Habla harto de nosotros, de la época, un poco, que las enciclopedias que antes se vendían ahora se regalen. ¿Pero qué libro tiene razón? Envejecer sería dejar de fabricar señales, trazas, sería empezar a comprender a los que se comportan así. Transportar enciclopedias de una comuna a otra, un tráfico difícil, una broma ilustrada. Y las palabras serán recortes escolares, funcionarán parecido. Si bien vivir equivocado se atenúa si lo sabemos. De ahí que el único reducto discutible sea el de las ideas, de ahí que haya que rastrearlas y reírse de su eventual inexistencia. No veas el partido sino en busca de las ideas que se mueven o que faltan. Exigirse y exigirlas y luego saber que se prueban en la práctica, del medio-campo, de la manera de correr, todo lo que se hace y se dejó de hacer. Señor Entrenador: ¿qué pretende poniendo laterales cambiados? ¿No era mejor entrar con Díaz en tren de desgaste y luego meter a Henríquez, ya que usted parece querer incluirlos? ¿Por qué poner tres delanteros si no se arma juego desde el medio? ¿No faltará un hombre en el mediocampo? ¿No era Echeverría ese hombre? Esto no es con el partido terminado, son ideas desde hace por lo menos tres partidos. Ideas. Ideas sin cauces de poder, sólo ideas. Más que un diagnóstico para el próximo campeonato, apremia este final magrísimo. Es un final que sólo se resuelve removiendo el pasado, lo real.
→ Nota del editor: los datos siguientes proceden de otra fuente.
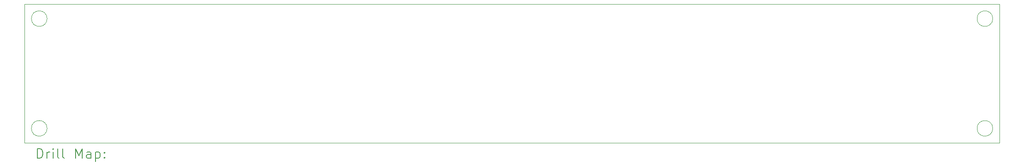
<source format=gbr>
%TF.GenerationSoftware,KiCad,Pcbnew,8.0.5*%
%TF.CreationDate,2024-09-09T18:49:08+02:00*%
%TF.ProjectId,info_orbs,696e666f-5f6f-4726-9273-2e6b69636164,rev?*%
%TF.SameCoordinates,Original*%
%TF.FileFunction,Drillmap*%
%TF.FilePolarity,Positive*%
%FSLAX45Y45*%
G04 Gerber Fmt 4.5, Leading zero omitted, Abs format (unit mm)*
G04 Created by KiCad (PCBNEW 8.0.5) date 2024-09-09 18:49:08*
%MOMM*%
%LPD*%
G01*
G04 APERTURE LIST*
%ADD10C,0.100000*%
%ADD11C,0.050000*%
%ADD12C,0.200000*%
G04 APERTURE END LIST*
D10*
X3829600Y-8550000D02*
G75*
G02*
X3509600Y-8550000I-160000J0D01*
G01*
X3509600Y-8550000D02*
G75*
G02*
X3829600Y-8550000I160000J0D01*
G01*
X23111400Y-6300000D02*
G75*
G02*
X22791400Y-6300000I-160000J0D01*
G01*
X22791400Y-6300000D02*
G75*
G02*
X23111400Y-6300000I160000J0D01*
G01*
X3829600Y-6300000D02*
G75*
G02*
X3509600Y-6300000I-160000J0D01*
G01*
X3509600Y-6300000D02*
G75*
G02*
X3829600Y-6300000I160000J0D01*
G01*
X23111400Y-8550000D02*
G75*
G02*
X22791400Y-8550000I-160000J0D01*
G01*
X22791400Y-8550000D02*
G75*
G02*
X23111400Y-8550000I160000J0D01*
G01*
D11*
X3369600Y-6000000D02*
X23251400Y-6000000D01*
X23251400Y-8850000D01*
X3369600Y-8850000D01*
X3369600Y-6000000D01*
D12*
X3627877Y-9163984D02*
X3627877Y-8963984D01*
X3627877Y-8963984D02*
X3675496Y-8963984D01*
X3675496Y-8963984D02*
X3704067Y-8973508D01*
X3704067Y-8973508D02*
X3723115Y-8992555D01*
X3723115Y-8992555D02*
X3732639Y-9011603D01*
X3732639Y-9011603D02*
X3742162Y-9049698D01*
X3742162Y-9049698D02*
X3742162Y-9078270D01*
X3742162Y-9078270D02*
X3732639Y-9116365D01*
X3732639Y-9116365D02*
X3723115Y-9135412D01*
X3723115Y-9135412D02*
X3704067Y-9154460D01*
X3704067Y-9154460D02*
X3675496Y-9163984D01*
X3675496Y-9163984D02*
X3627877Y-9163984D01*
X3827877Y-9163984D02*
X3827877Y-9030650D01*
X3827877Y-9068746D02*
X3837401Y-9049698D01*
X3837401Y-9049698D02*
X3846924Y-9040174D01*
X3846924Y-9040174D02*
X3865972Y-9030650D01*
X3865972Y-9030650D02*
X3885020Y-9030650D01*
X3951686Y-9163984D02*
X3951686Y-9030650D01*
X3951686Y-8963984D02*
X3942162Y-8973508D01*
X3942162Y-8973508D02*
X3951686Y-8983031D01*
X3951686Y-8983031D02*
X3961210Y-8973508D01*
X3961210Y-8973508D02*
X3951686Y-8963984D01*
X3951686Y-8963984D02*
X3951686Y-8983031D01*
X4075496Y-9163984D02*
X4056448Y-9154460D01*
X4056448Y-9154460D02*
X4046924Y-9135412D01*
X4046924Y-9135412D02*
X4046924Y-8963984D01*
X4180258Y-9163984D02*
X4161210Y-9154460D01*
X4161210Y-9154460D02*
X4151686Y-9135412D01*
X4151686Y-9135412D02*
X4151686Y-8963984D01*
X4408829Y-9163984D02*
X4408829Y-8963984D01*
X4408829Y-8963984D02*
X4475496Y-9106841D01*
X4475496Y-9106841D02*
X4542163Y-8963984D01*
X4542163Y-8963984D02*
X4542163Y-9163984D01*
X4723115Y-9163984D02*
X4723115Y-9059222D01*
X4723115Y-9059222D02*
X4713591Y-9040174D01*
X4713591Y-9040174D02*
X4694544Y-9030650D01*
X4694544Y-9030650D02*
X4656448Y-9030650D01*
X4656448Y-9030650D02*
X4637401Y-9040174D01*
X4723115Y-9154460D02*
X4704067Y-9163984D01*
X4704067Y-9163984D02*
X4656448Y-9163984D01*
X4656448Y-9163984D02*
X4637401Y-9154460D01*
X4637401Y-9154460D02*
X4627877Y-9135412D01*
X4627877Y-9135412D02*
X4627877Y-9116365D01*
X4627877Y-9116365D02*
X4637401Y-9097317D01*
X4637401Y-9097317D02*
X4656448Y-9087793D01*
X4656448Y-9087793D02*
X4704067Y-9087793D01*
X4704067Y-9087793D02*
X4723115Y-9078270D01*
X4818353Y-9030650D02*
X4818353Y-9230650D01*
X4818353Y-9040174D02*
X4837401Y-9030650D01*
X4837401Y-9030650D02*
X4875496Y-9030650D01*
X4875496Y-9030650D02*
X4894544Y-9040174D01*
X4894544Y-9040174D02*
X4904067Y-9049698D01*
X4904067Y-9049698D02*
X4913591Y-9068746D01*
X4913591Y-9068746D02*
X4913591Y-9125889D01*
X4913591Y-9125889D02*
X4904067Y-9144936D01*
X4904067Y-9144936D02*
X4894544Y-9154460D01*
X4894544Y-9154460D02*
X4875496Y-9163984D01*
X4875496Y-9163984D02*
X4837401Y-9163984D01*
X4837401Y-9163984D02*
X4818353Y-9154460D01*
X4999305Y-9144936D02*
X5008829Y-9154460D01*
X5008829Y-9154460D02*
X4999305Y-9163984D01*
X4999305Y-9163984D02*
X4989782Y-9154460D01*
X4989782Y-9154460D02*
X4999305Y-9144936D01*
X4999305Y-9144936D02*
X4999305Y-9163984D01*
X4999305Y-9040174D02*
X5008829Y-9049698D01*
X5008829Y-9049698D02*
X4999305Y-9059222D01*
X4999305Y-9059222D02*
X4989782Y-9049698D01*
X4989782Y-9049698D02*
X4999305Y-9040174D01*
X4999305Y-9040174D02*
X4999305Y-9059222D01*
M02*

</source>
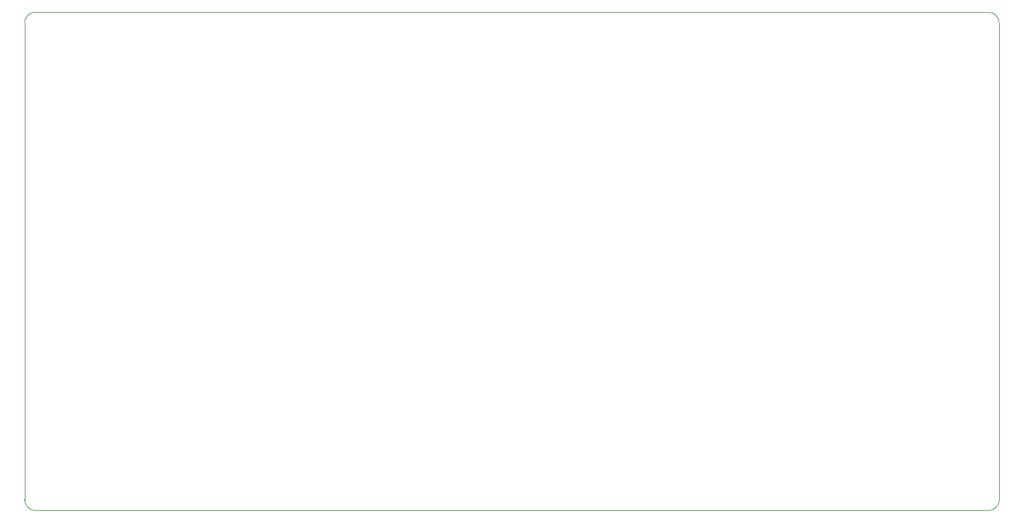
<source format=gbr>
%TF.GenerationSoftware,KiCad,Pcbnew,8.0.4*%
%TF.CreationDate,2024-08-21T17:36:00-07:00*%
%TF.ProjectId,SMA_Test_Bed,534d415f-5465-4737-945f-4265642e6b69,rev?*%
%TF.SameCoordinates,Original*%
%TF.FileFunction,Profile,NP*%
%FSLAX46Y46*%
G04 Gerber Fmt 4.6, Leading zero omitted, Abs format (unit mm)*
G04 Created by KiCad (PCBNEW 8.0.4) date 2024-08-21 17:36:00*
%MOMM*%
%LPD*%
G01*
G04 APERTURE LIST*
%TA.AperFunction,Profile*%
%ADD10C,0.050000*%
%TD*%
G04 APERTURE END LIST*
D10*
X224750000Y-128900000D02*
G75*
G02*
X223350000Y-130300000I-1400000J0D01*
G01*
X95300000Y-65500000D02*
G75*
G02*
X96700000Y-64100000I1400000J0D01*
G01*
X96700000Y-130300000D02*
X223350000Y-130300000D01*
X223300000Y-64100000D02*
X96700000Y-64100000D01*
X95300000Y-65500000D02*
X95300000Y-128900000D01*
X224750000Y-128900000D02*
X224700000Y-65500000D01*
X223300000Y-64100000D02*
G75*
G02*
X224700000Y-65500000I0J-1400000D01*
G01*
X96700000Y-130300000D02*
G75*
G02*
X95300000Y-128900000I0J1400000D01*
G01*
M02*

</source>
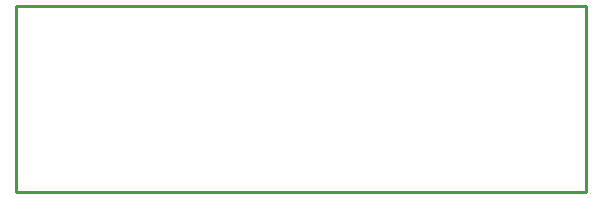
<source format=gbr>
G04 start of page 4 for group 2 idx 2 *
G04 Title: (unknown), outline *
G04 Creator: pcb 20140316 *
G04 CreationDate: Fri 27 Feb 2015 09:32:21 PM GMT UTC *
G04 For: ndholmes *
G04 Format: Gerber/RS-274X *
G04 PCB-Dimensions (mil): 1900.00 620.00 *
G04 PCB-Coordinate-Origin: lower left *
%MOIN*%
%FSLAX25Y25*%
%LNOUTLINE*%
%ADD35C,0.0100*%
G54D35*X0Y0D02*X190000D01*
Y62000D01*
X0D01*
Y0D01*
M02*

</source>
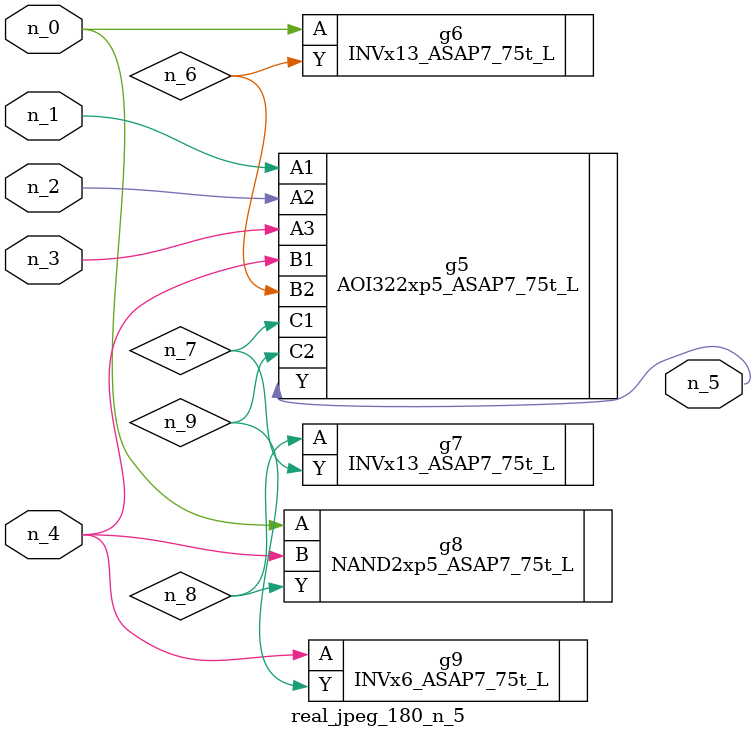
<source format=v>
module real_jpeg_180_n_5 (n_4, n_0, n_1, n_2, n_3, n_5);

input n_4;
input n_0;
input n_1;
input n_2;
input n_3;

output n_5;

wire n_8;
wire n_6;
wire n_7;
wire n_9;

INVx13_ASAP7_75t_L g6 ( 
.A(n_0),
.Y(n_6)
);

NAND2xp5_ASAP7_75t_L g8 ( 
.A(n_0),
.B(n_4),
.Y(n_8)
);

AOI322xp5_ASAP7_75t_L g5 ( 
.A1(n_1),
.A2(n_2),
.A3(n_3),
.B1(n_4),
.B2(n_6),
.C1(n_7),
.C2(n_9),
.Y(n_5)
);

INVx6_ASAP7_75t_L g9 ( 
.A(n_4),
.Y(n_9)
);

INVx13_ASAP7_75t_L g7 ( 
.A(n_8),
.Y(n_7)
);


endmodule
</source>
martes, 31 de julio de 2018

Persistencia con uno mismo, mes actual, películas y libros de ciencia ficción. Pero otros están viviendo de manera dramática hoy lo que nos emocionará en cinco, en diez años. Es como pensar de niño sobre la venida tardía en miles de años de Jesús, pensando en la gente anterior a su posibilidad. Toda la luz del pasado del universo empujó la fina luz de esta tarde, todas las películas japonesas te hacen soñar con tus primos lejanos, quizás por eso trato de escuchar y pensar la voz de mis hijos. Como el mandato de un deseo, se va a quebrar un juguete porque se jugaba con él, unas zapatillas usadas de manera suficiente y ojalá necesaria, muy necesaria. Bocinas, no puedes vivir como si tu casa pueda ser robada. Las tardes silentes de la infancia y las tardes esplendorosas de fútbol, oh. Así, de nuevo, a cada rato, lo propio se reúne y se dispersa, en un continúo desdén por las enseñanzas, sólo aminorado en los exabruptos librescos de la vida. Pareciendo que no agregamos mucho seguimos. El amor es menos claro de lo que profetizaban los sabios, pero es amor, y eso es más de lo que denuncian los mezquinos. El romanticismo es un optimismo, es un grupo aún no disuelto. Es novela, literalmente. En cambio, la poesía casi inexistente es una realidad que lucha contra la imposibilidad. Es real, no hay más. Le hablabas en el sueño a tu primo y tu prima corría peligro, despiertas un poco desolado. Concretar acciones dentro de un sueño es bonito, hacer. No concretar despierto es nuestra manía, una tierna continuidad. ¿Se sanan los que en sueños obran? Aman despiertos los que no cierran sus actos, y no cerrar puede ser malentendido. El sol que esquivamos en verano y que atesoramos en invierno y ninguna enseñanza salvo cortes de pelo infantiles y egos humorísticos, pasto de las pantallas, llanuras para que nadie llore y la confianza. Confianza en la sonrisa de los cercanos y confianza en que a todas les pasa más o menos lo mismo o mejor.